The programme for High Speed 2 (HS2) is facing cost and schedule pressures with options for extending the opening date for phase 1 now being considered and steps are being taken to bring cost estimates within available funding, according to a report by the National Audit Office.

The 2026 target opening date for phase 1 is at risk despite good progress with some major procurements. The Department for Transport (the Department) has asked HS2 Ltd to revisit the programme schedule in order to increase confidence for delivery from 60 % to 80%, without increasing costs. It has also asked HS2 Ltd to assess the impact of extending the timetable for opening Phase 1 by up to 12 months.

Since the NAO reported in 2013, the Department and HS2 Ltd have made significant progress in preparing to deliver the programme.
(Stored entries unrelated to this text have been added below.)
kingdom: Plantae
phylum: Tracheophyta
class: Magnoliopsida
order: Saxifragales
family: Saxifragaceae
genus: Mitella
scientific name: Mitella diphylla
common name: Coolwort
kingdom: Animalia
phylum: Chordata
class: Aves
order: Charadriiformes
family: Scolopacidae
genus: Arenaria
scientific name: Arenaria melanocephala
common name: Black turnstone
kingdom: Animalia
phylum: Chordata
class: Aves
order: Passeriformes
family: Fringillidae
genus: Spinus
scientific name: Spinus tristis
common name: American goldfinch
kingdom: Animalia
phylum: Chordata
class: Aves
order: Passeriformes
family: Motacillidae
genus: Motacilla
They have issued tender documents for major civil engineering contracts on phase 1, and plan to announce the preferred route for phase 2b later in 2016.

In 2013, the Public Accounts Committee raised concerns about the ambitious timetable for High Speed 2, and the NAO report states that the Department set HS2 Ltd a schedule for achieving delivery readiness that was also too ambitious. The Department and HS2 Ltd delayed the first of three formal review points—which tested HS2 Ltd’s readiness to deliver—by ten months because HS2 Ltd would not reach the required level of capability in time. By May 2016, HS2 Ltd had the capability it had planned to reach in July 2015, but did not pass review point 1 owing to concerns about cost and schedule. It is important that HS2 Ltd builds and embeds the organisational capability, and produces fully assured plans to enable it to complete work on schedule, and to gain the delegated authority to deliver the programme efficiently.